# Awesome find and pleasant surprise! "Double Cut Saw" review.



## TroyO (May 21, 2011)

The DoubleCut saw is on sale at HF for $90, and with the usual 20% off Q it rings up at $72. I decided to take a risk on it based on decent reviews.

http://www.harborfreight.com/5-doublecut-saw-68316.html

It's a knockoff of an Infomercial product that was quickly picked up by Craftsman. I've never used the original(s) of the product so I have no reference for comparative quality. The "infomercial" and some Youtube vids show it cutting some steel angle and smaller stuff but never really holds a shot long enough to see what it might do on "A real hunk" of ferrous metal.

Ummmm.... WOW! It really works! I was sectioning up 1/4" mild steel like it was nothing. I hacked a 1 5/8" thick aluminum round section off a bar in seconds... no problem!

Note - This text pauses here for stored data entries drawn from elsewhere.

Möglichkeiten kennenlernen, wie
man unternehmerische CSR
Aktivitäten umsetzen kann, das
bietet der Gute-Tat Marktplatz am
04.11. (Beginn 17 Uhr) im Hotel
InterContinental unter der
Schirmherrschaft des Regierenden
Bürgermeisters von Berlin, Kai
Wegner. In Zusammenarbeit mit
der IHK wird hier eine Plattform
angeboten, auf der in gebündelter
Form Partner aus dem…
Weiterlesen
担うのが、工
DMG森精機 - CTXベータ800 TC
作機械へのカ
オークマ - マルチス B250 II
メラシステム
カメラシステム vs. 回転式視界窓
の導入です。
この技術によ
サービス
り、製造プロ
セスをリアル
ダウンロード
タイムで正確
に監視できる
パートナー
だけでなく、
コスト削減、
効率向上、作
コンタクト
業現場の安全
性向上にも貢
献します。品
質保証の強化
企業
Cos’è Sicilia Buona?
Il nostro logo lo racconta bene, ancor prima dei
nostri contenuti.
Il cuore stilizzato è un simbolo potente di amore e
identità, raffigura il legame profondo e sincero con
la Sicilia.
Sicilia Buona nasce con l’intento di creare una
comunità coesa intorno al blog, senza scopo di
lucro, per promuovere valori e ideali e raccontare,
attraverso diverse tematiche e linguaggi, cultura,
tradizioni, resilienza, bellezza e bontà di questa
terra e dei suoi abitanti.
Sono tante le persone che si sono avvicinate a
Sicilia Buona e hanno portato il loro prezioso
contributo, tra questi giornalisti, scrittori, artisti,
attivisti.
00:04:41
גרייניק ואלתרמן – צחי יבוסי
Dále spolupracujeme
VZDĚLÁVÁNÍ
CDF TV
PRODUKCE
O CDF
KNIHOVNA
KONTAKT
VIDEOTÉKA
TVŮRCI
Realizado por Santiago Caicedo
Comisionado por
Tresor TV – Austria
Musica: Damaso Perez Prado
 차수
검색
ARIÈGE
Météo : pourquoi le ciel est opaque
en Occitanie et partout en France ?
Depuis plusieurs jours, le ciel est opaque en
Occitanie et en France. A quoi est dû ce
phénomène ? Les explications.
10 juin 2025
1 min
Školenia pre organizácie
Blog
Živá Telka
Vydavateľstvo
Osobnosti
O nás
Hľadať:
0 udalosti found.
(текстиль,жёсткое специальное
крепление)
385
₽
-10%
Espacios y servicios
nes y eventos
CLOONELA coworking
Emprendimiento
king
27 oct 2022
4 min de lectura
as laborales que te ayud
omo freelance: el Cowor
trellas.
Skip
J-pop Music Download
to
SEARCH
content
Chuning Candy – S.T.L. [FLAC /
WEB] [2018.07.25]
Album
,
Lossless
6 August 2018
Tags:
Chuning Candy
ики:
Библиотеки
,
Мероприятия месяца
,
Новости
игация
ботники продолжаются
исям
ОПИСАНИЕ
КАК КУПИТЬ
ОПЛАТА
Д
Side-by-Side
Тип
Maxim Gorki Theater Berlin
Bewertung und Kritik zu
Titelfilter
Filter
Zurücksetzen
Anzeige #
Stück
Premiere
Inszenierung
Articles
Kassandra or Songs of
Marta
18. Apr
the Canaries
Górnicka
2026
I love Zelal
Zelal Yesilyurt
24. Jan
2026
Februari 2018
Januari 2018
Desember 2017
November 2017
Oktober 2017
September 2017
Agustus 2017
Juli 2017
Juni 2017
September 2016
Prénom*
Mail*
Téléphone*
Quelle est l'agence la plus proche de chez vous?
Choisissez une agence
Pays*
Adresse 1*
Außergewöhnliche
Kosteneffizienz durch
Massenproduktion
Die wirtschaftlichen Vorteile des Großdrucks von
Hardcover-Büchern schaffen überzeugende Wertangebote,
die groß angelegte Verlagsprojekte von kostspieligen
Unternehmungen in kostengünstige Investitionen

I haven't been abusing it long enough to get a feel for it's durability but it shows no sign of being "too cheap".

No kickback, very controllable cutting action. Maybe I just haven't got the skill to really weild it yet, but I would consider it a "rough cutout tool" and leave a little off the side for cleanup later. Ohhh and for gosh sakes wear safety glasses becuase the chips fly out hot and heavy, LOL! I haven't tried it yet, but I do want to try and cut off a hunk of 4"x1" mild steel "block" and see how it handles it.... it may take a little longer but I bet it works fine.

One hell of a tool, and I'm pretty sure any metal worker will find it a handy addition for roughing out stock. Ohh, it does work on wood too... ;-) It sure beats the hell out of using my Sawzall, LOL.


----------



## maverick (May 21, 2011)

I've seen these saws advertised and have been waiting for someone to report on them. Based on your expeiance Troy, 
I'll be adding one of these to the shopping list.

Regards,
Mike


----------



## AR1911 (May 24, 2011)

OK, you made me look.
Now I gotta go buy one. sigh


----------



## kcmillin (May 24, 2011)

Troy, congrats on the purchase. It is a great saw, if you have a use for it. I purchased mine as a means of cutting certain siding products for work, I quickly realized, as did you, that it is hardly a finish cut, and when cutting metal those little lubrication sticks that come with it are a must. The blades are expensive, about half the price of the saw, so be good to them. I purchased the Craftsman model and found it to be of good quality, but it lacks a baseplate like a skill saw has. That would make it much more useful, and straight cuts would then be more achievable.

I have since traded this saw for a set of 1-6" american made micrometers. Its not that the saw was not good, I just did not use it that often. It is an affordable alternative to a band saw though. 

Kel


----------